Well, so in this exponential distribution, sometimes as we are as we are mentioning that
it could be a mixed type distribution. So, mixed type distribution means that at certain
point for certain value, there could be some probabilities concentrated; one example is
taken on this daily rainfall in centimeter over a catchment can be expressed as a mixed
probability distribution as as follows. So, this f x (x) equals to 0.35 for x equals
to 0 and 0.65 multiplied by 0.4 e power minus 0.4 x for x greater than 0. Let me take some
time to express express this one. How this distribution comes here? For this x equals
to 0; that means, there is no rainfall on a day. There are 35. The the probability is
0.35 that whether there will be rain or not. If there is raining, then that rain is following
following an exponential distribution for which the parameter lambda is 0.4. Now, we
know that this lambda e power minus lambda x, the integration from 0 to infinity, which
is a support of the exponential distribution will be equal to 1 will be equal to 1.
Now, as this is one mixed distributions. So, the total probability of this x starting from
0 to 1 is equals to 1.So that means, what we are trying to say is that 0 to infinity
f x of x is equals to your sorry d x is equals to your 1. Now at x equals to 0, we know that
already that 0.35 probability is concentrated plus in integration of that exponential distribution,
whatever may be the value of this lambda, e for minus lambda x d x should be equals
to 1. Now we know that, this one itself is equals to 1. So, if we multiply this one with
0.655; obviously, this total amount will become 0.65. 0.65 plus this one will be equals to
1. So, if I just draw, the distribution that
is at x equals to 0, there is a probability concentrated here which is equals to 0.35.

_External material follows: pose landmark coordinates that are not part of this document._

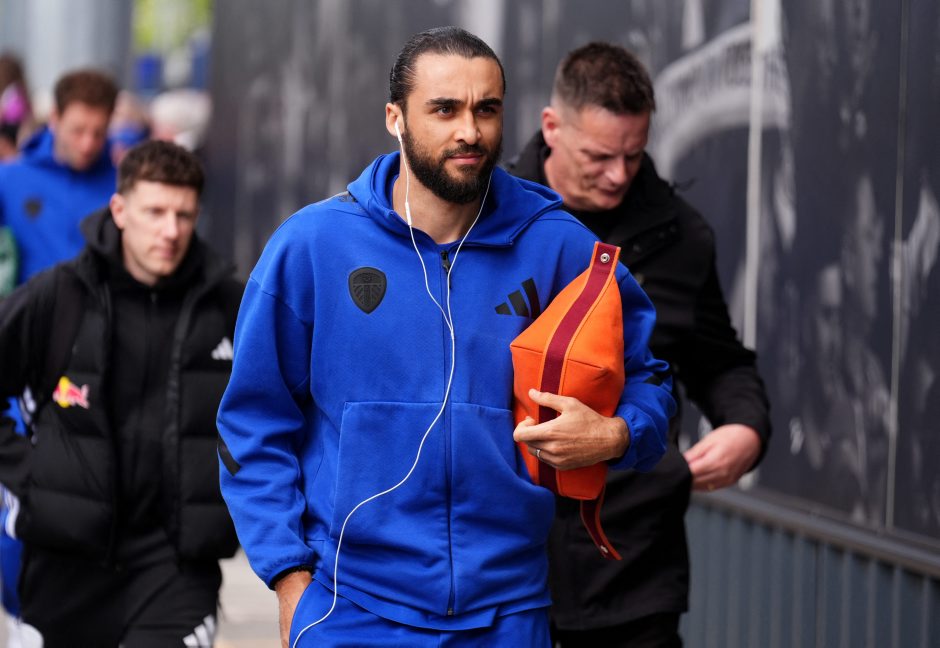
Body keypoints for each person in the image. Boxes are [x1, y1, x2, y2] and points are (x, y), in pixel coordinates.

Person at [217, 26, 675, 648]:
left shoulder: (558, 246)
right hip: (348, 606)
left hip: (507, 611)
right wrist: (289, 577)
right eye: (444, 109)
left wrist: (617, 434)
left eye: (486, 109)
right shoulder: (313, 245)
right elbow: (253, 420)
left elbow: (649, 377)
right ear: (395, 118)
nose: (470, 131)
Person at [506, 42, 771, 647]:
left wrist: (747, 428)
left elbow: (719, 361)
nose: (619, 175)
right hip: (502, 564)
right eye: (599, 156)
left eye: (634, 154)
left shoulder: (681, 234)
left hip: (633, 563)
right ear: (552, 128)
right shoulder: (487, 221)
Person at [0, 140, 242, 646]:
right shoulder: (60, 295)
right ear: (119, 210)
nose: (170, 230)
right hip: (63, 568)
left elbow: (282, 414)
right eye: (155, 212)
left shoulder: (229, 307)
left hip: (175, 570)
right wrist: (27, 479)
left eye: (184, 214)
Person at [0, 68, 118, 290]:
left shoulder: (123, 186)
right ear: (55, 117)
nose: (87, 144)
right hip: (27, 307)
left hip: (101, 308)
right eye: (78, 130)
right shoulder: (9, 179)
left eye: (98, 133)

Then that for this x greater than equal to 0, this is a, this is following one exponential
distribution. The cumulative probability also will look like that it will first, it will
rise to this 0.35 and then it will gradually accentuate to the value 1; it will start from
here itself. So, this is how this mixed distribution is
referred here that is 0.65 multiplied by this lambda e for lambda x, the lambda is 0.4.

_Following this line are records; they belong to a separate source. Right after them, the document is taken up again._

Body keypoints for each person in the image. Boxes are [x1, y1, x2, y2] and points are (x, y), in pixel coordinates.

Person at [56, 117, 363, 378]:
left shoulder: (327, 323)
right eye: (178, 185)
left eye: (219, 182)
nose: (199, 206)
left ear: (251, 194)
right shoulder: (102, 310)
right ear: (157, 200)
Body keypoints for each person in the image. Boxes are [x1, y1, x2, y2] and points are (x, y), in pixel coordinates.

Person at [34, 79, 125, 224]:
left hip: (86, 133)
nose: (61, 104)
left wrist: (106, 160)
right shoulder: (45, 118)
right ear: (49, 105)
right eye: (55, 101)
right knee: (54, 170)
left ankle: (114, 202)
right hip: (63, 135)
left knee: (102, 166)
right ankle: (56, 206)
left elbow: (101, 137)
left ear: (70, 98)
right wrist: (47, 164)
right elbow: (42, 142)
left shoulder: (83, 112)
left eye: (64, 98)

What is the probability that the rainfall will exceed 3 centimeter for a particular
day and what is the 19th quantile rainfall value?

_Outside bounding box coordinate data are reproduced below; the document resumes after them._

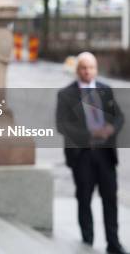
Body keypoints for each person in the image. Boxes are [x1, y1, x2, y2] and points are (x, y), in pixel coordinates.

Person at [56, 52, 126, 254]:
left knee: (110, 199)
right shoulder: (66, 94)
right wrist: (89, 134)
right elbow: (62, 125)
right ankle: (87, 240)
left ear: (96, 69)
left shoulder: (105, 90)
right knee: (84, 198)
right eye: (83, 68)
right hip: (82, 155)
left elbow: (118, 117)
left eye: (91, 67)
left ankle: (113, 243)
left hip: (105, 155)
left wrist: (111, 129)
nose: (88, 71)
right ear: (77, 70)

So, the cumulative distribution is f x equals to 0.35 for x equals to 0. You can refer to
this diagram that at x equals to 0, that f x equals to 0.35 and it is going to the 1.
So, this is the cumulative distribution and for the will exceed 3 centimeter, not 30.
It is, yes it is 3 centimeter that is x greater than 3 is equals to 1 minus probability x
less than 3. Just we put in this f x and we will get the value 0.1958.
The 90th quantile value is this x 90 equals to 0.9, which is your 0.35 plus 0.65 multiplied
by this one; and if we solve this one, we will get that x 90 is equals to 4.68 centimeter.
So, the rainfall value for which the non exceedence probability is 0.9, that is the 90th quantile
is 4.68 centimeter in a in a day. So, today's lecture we have seen that some
of these examples of the log normal distribution and the exponential distribution; we have
discussed one problem on this mixed distribution as as well. And we have also taken some some
more problem on the normal distribution what was discussed in the last lecture of this
module also. In the next lecture, we will be taking some more continuous distribution
and their... That application in different problems in civil engineering. Thank you.